In re D.N.
Case No. 20160772-CA
2016 UT App 244
On December 22, 2016, the Utah Court of Appeals case issued its decision in the case of In re D.N. What follows is a summary of the arguments and the court’s decision. A link to the entire appellate decision can be found here: httpss://www.utcourts.gov/opinions/appopin/In%20re%20D.N.20161222.pdf
In this case a Mother appealed the termination of her parental rights. The Court of Appeals affirmed the juvenile court’s decision.
In order to overturn the juvenile court’s decision to terminate a person’s parental rights, the result must be against the clear weight of the evidence or leave the appellate court with a firm and definite conviction that a mistake has been made. (In re B.R., 2007 UT 82, ‘1 12, 171 P.3d 435 (citation omitted)). The appellate court reviews the juvenile court’s factual findings based upon the clearly erroneous standard. (In re E.R., 2001 UT App 66, ¶ 11, 21 P.3d 680). A finding of fact is clearly erroneous only when, in light of the evidence supporting the finding, it is against the clear weight of the evidence. (See id.) Further, the appellate courts give the juvenile court a wide latitude of discretion as to the judgments arrived at based upon not only the court’s opportunity to judge credibility firsthand, but also based on the juvenile court judges’ special training, experience and interest in this field. (Id. (citations and internal quotation marks omitted)). Finally, when a foundation for the court’s decision exists in the evidence, an appellate court may not engage in a reweighing of the evidence. (In re B.R., 2007 UT 82, ¶ 12)

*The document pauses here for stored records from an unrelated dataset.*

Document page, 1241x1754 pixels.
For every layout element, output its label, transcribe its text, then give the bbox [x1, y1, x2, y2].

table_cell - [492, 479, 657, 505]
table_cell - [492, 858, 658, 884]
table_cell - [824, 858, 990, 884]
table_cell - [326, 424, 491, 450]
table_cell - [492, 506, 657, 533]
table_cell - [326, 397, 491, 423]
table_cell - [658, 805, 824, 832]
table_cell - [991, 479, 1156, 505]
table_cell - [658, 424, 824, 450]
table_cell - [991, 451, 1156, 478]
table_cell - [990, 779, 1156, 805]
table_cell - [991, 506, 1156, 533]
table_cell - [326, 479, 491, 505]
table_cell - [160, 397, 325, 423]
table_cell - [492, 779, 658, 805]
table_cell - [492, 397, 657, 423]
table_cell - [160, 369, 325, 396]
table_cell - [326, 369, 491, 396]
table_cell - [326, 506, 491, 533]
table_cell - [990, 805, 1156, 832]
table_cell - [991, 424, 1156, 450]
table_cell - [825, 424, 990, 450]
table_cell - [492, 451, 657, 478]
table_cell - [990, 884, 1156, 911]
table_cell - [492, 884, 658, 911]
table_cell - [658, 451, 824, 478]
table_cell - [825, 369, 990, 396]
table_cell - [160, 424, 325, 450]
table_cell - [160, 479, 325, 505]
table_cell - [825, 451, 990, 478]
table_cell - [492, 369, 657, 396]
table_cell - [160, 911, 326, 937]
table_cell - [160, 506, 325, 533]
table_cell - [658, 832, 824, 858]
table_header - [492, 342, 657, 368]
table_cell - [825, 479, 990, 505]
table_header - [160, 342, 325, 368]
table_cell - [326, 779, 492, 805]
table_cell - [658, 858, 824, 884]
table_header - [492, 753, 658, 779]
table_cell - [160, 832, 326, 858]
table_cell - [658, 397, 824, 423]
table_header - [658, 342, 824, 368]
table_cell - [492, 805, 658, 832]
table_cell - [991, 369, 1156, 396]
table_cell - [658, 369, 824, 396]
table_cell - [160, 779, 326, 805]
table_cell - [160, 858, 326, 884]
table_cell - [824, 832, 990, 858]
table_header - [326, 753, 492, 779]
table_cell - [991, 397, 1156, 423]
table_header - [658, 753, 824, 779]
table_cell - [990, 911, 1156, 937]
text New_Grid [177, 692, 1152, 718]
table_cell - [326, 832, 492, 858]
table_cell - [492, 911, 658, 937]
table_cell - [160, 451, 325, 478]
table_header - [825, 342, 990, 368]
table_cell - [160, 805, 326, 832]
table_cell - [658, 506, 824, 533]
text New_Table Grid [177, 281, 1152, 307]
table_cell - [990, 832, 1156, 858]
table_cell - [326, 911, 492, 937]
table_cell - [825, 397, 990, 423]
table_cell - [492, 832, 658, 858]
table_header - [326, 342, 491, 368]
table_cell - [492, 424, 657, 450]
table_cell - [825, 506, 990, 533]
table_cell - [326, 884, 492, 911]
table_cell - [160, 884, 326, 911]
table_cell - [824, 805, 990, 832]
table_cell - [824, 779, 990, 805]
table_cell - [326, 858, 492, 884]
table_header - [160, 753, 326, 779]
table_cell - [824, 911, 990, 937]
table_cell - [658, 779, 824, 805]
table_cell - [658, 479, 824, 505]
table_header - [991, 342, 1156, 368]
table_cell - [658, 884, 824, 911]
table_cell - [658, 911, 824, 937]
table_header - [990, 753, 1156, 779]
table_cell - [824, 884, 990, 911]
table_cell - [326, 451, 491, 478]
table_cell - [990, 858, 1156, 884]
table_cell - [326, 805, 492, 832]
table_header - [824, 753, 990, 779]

Mother argued that there was insufficient evidence to demonstrate grounds supporting termination of her parental rights. The juvenile court based its termination decision on several grounds, including failure of parental adjustment. (See Utah Code § 78A-6-507(1)(e))
Here, the children were removed from Mother’s care primarily due to her drug use. In an effort to effectuate the service plan designed to reunite Mother with her children, the Division of Child and Family Services (DCFS) assisted in placing Mother into long term residential drug treatment. However, while Mother was still in treatment, she tested positive for amphetamines and admitted that she had used methamphetamine while in treatment. She also admitted to caring for her children while under the influence of methamphetamine. Despite the failed test, Mother was given the option to remain in the rehabilitation program, but she refused and left the program. After that point she failed to submit to random drug tests.
Further, the father of the children wrote a letter to DCFS explaining that Mother had been spending time with him every time she obtained a pass from the treatment facility, despite rules against it. He also expressed concern about Mother taking care of the children because she had informed him that it was her intent to return to her drug use soon after finishing her treatment. The evidence presented to the juvenile court demonstrated that Mother was either unable or unwilling to substantially correct the circumstances, conduct, or conditions that led to the placement of her children outside her home. See id. § 78A-6-502(2). Accordingly, there was sufficient evidence to support the juvenile court’s determination that there was a failure of parental adjustment.
The evidence also supported the juvenile court’s determination that it was in the best interests of the children to terminate Mother’s parental rights. Mother had a continuing battle with drug use that rendered her unable to adequately care for her children. Additionally, and at the time of trial Mother did not have stable housing or the financial means to support the children. At the same time, the children’s foster parents wished to adopt them. The foster parents met all of the financial and emotional needs of the children, and the foster parents provided stability for the children that Mother was incapable of offering. Thus, evidence in the record supported the juvenile court’s determination that it was in the best interests of the children to terminate Mother’s parental rights.